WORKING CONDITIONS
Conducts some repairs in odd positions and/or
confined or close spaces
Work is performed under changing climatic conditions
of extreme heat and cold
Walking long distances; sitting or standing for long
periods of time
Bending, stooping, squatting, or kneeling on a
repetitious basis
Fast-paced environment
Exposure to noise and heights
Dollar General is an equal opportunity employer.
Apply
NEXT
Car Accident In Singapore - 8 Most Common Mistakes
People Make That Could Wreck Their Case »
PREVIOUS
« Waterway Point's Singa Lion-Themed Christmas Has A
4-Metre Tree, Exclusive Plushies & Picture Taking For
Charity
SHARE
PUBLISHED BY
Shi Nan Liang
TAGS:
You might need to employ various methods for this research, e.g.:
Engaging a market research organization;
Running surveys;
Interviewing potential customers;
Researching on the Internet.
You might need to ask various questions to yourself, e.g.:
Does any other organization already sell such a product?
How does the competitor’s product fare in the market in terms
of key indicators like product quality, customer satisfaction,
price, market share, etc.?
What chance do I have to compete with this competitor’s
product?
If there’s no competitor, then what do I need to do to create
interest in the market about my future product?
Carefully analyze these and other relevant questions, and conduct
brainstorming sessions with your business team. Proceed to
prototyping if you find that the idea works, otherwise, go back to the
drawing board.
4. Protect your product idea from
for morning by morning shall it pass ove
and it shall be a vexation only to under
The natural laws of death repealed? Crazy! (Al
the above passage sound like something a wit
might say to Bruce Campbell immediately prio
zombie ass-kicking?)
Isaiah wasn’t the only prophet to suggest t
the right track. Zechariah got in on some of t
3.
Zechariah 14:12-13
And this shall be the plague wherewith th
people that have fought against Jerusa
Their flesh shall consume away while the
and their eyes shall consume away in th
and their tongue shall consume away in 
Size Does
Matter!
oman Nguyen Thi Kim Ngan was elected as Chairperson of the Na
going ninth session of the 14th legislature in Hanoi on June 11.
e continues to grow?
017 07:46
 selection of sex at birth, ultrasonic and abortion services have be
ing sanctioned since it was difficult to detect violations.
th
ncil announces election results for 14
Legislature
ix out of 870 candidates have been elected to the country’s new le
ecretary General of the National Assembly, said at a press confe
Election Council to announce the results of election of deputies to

====

◆ **ACTIVITY**
Beginning at the line above that contains "Bending, stooping, squatting, or", return each line exactly through the line that contains "You might need to employ", and no others.

◆ **SOLUTION FOR THIS PROBLEM**
Bending, stooping, squatting, or kneeling on a
repetitious basis
Fast-paced environment
Exposure to noise and heights
Dollar General is an equal opportunity employer.
Apply
NEXT
Car Accident In Singapore - 8 Most Common Mistakes
People Make That Could Wreck Their Case »
PREVIOUS
« Waterway Point's Singa Lion-Themed Christmas Has A
4-Metre Tree, Exclusive Plushies & Picture Taking For
Charity
SHARE
PUBLISHED BY
Shi Nan Liang
TAGS:
You might need to employ various methods for this research, e.g.:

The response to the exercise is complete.